- [ACTIVITY]: In the Illumina 2015 media roundup, which Illumina product won People's Choice in Bio-IT World's 2015 Best of Show Awards?

- [PASSAGE TO READ]:
*****

16 December 2015
From high-profile collaboration announcements to numerous awards and acknowledgements and being a key player in making precision medicine a reality, it was another exciting year at Illumina. We take a look back at some of the top media stories that made 2015 memorable.
“Lockheed Martin’s latest health partnership is very personal” – The Washington Post, Jan. 13, 2015
Lockheed and Illumina announce a collaboration to study the human genome in order to develop personalized healthcare solutions based on a person’s DNA. The partnership is aimed at government clients as well as commercial healthcare companies looking to embark on national-scale genome programs.
“Bio-IT World Recognizes 2015 Best of Show Winners” – Bio-IT World, April 27, 2015
Bio-IT World announces the 2015 winners of the Best of Show Awards Program, which recognizes the best of the innovative product solutions for the life sciences industry. Illumina’s NextBio Clinical, which allows pharmaceutical and biotechnology organizations to incorporate data analysis and interpretation into biomarker discovery, research and clinical trials, was the People’s Choice winner.
“DNA Sequencing Market Will Exceed $20 Billion, Says Illumina CEO Jay Flatley” – Forbes, April 29, 2015
Luke Timmerman interviews Illumina CEO Jay Flatley about the future of genomics, how the company maintains its edge, and the challenges he sees ahead, not only for Illumina but for the industry as a whole.
“Finding The Right Drug For The Right Person At The Right Time With Companion Diagnostics” – Forbes, May 27, 2015
Barbara Elashoff of MedidataVoice interviews Illumina’s vice president of regulatory affairs, Mya Thomae about the current regulatory and development environment for companion diagnostics, a new breed of medical devices that are the backbone for a new approach to personalized care.

*****

Collected data entries:
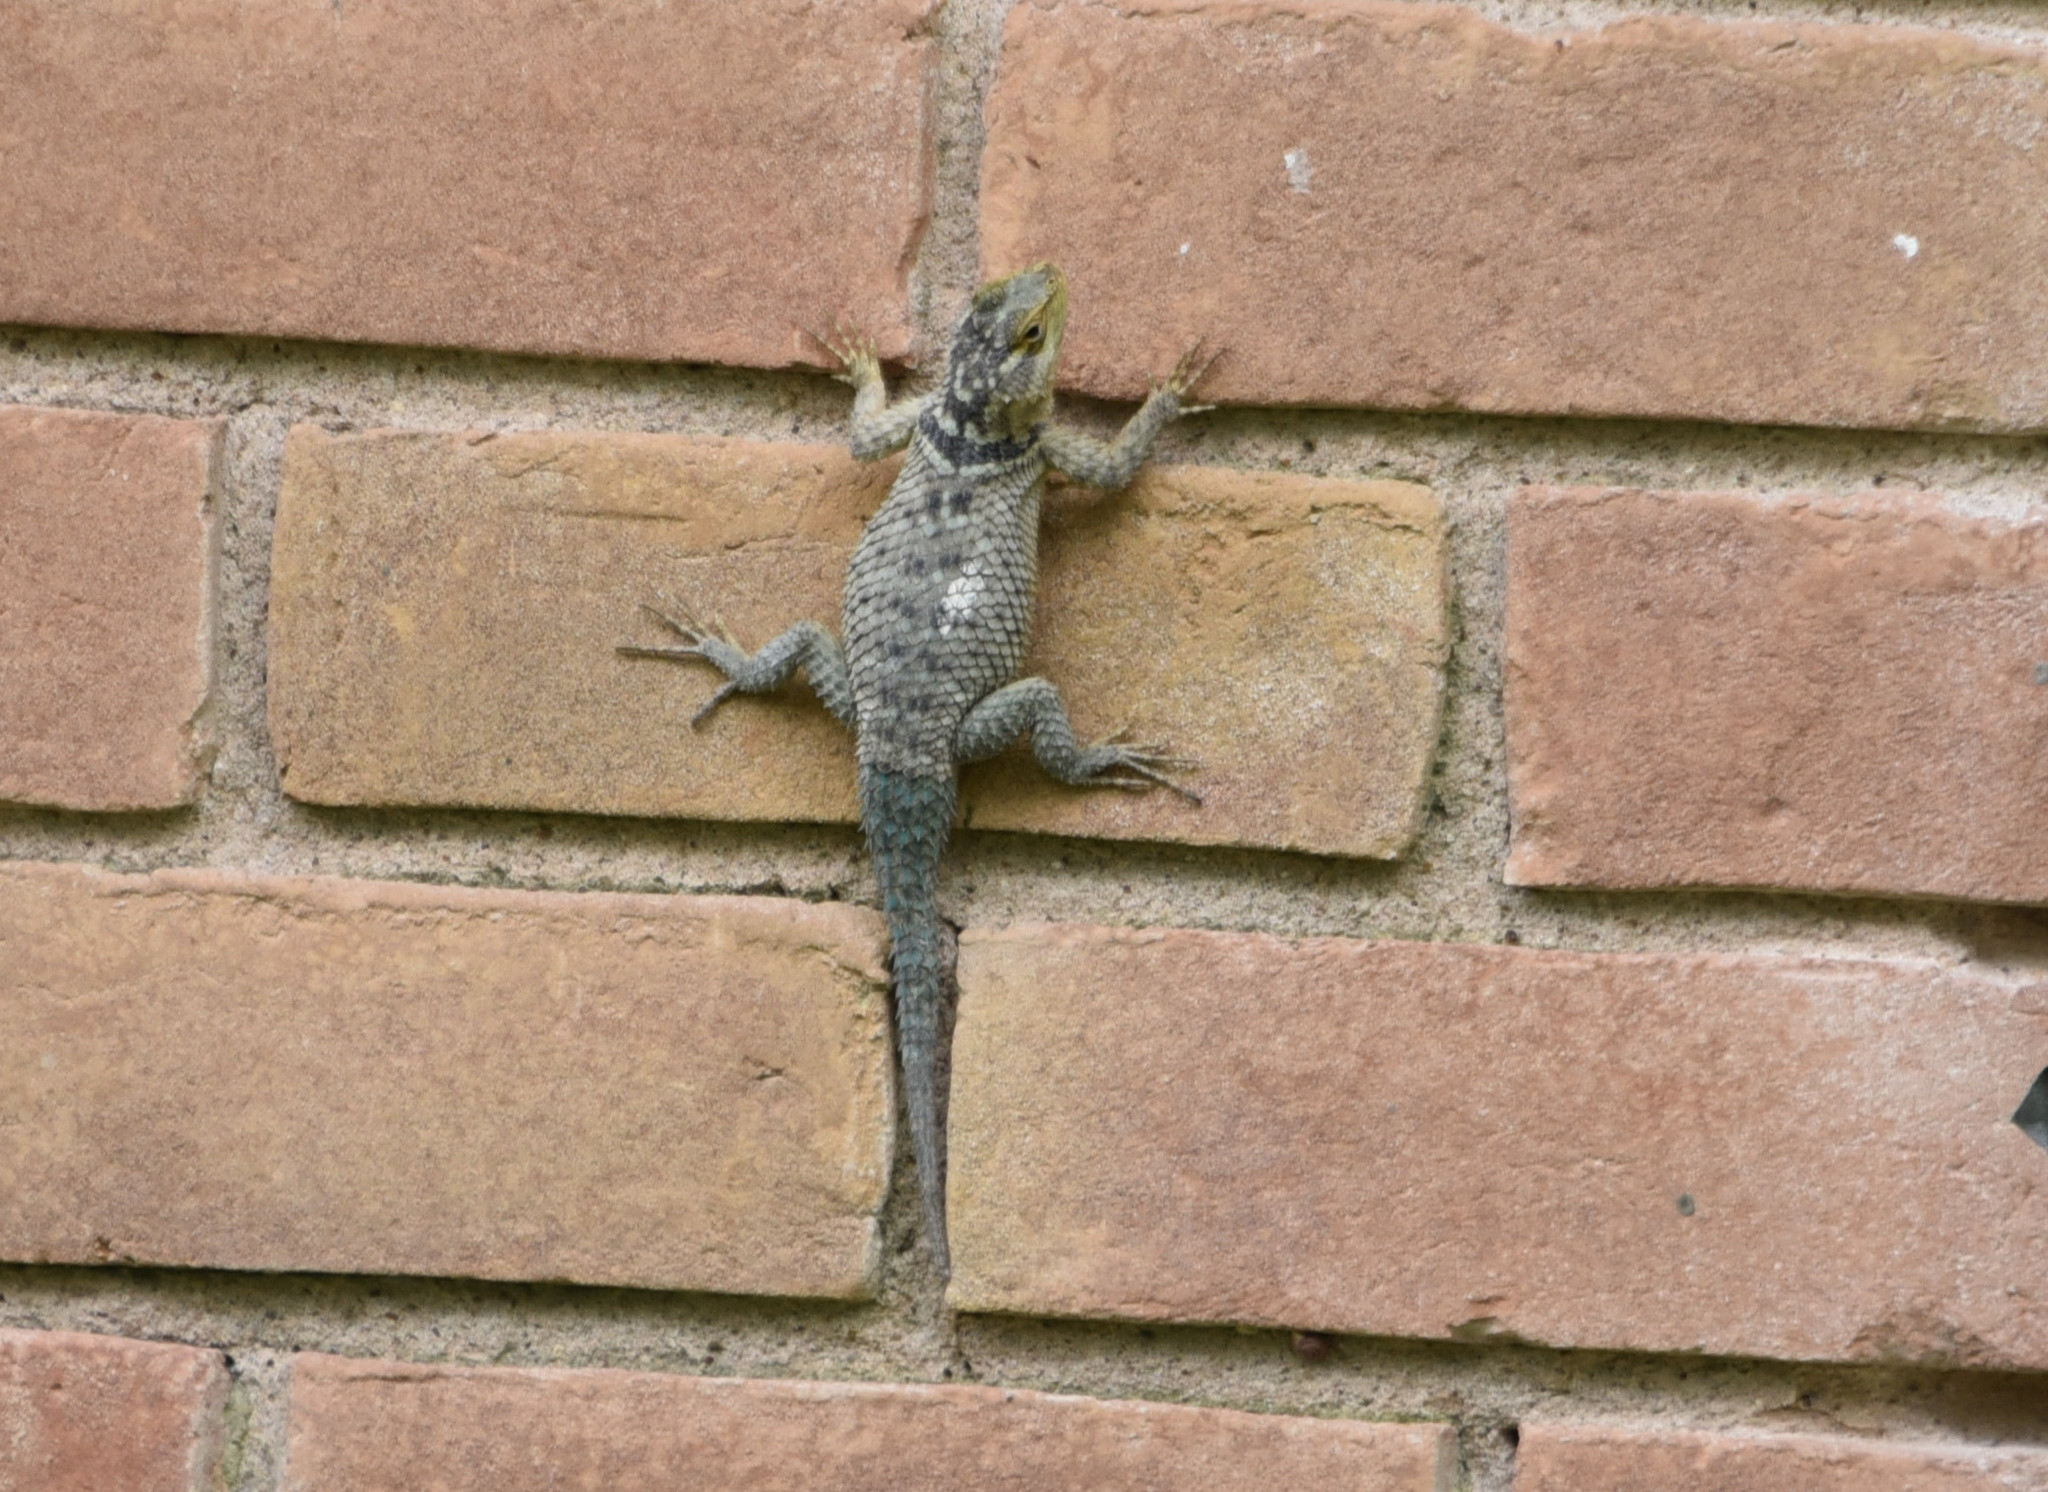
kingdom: Animalia
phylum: Chordata
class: Squamata
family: Phrynosomatidae
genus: Sceloporus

*****

- [SOLUTION TO THE EXERCISE]: Illumina's NextBio Clinical.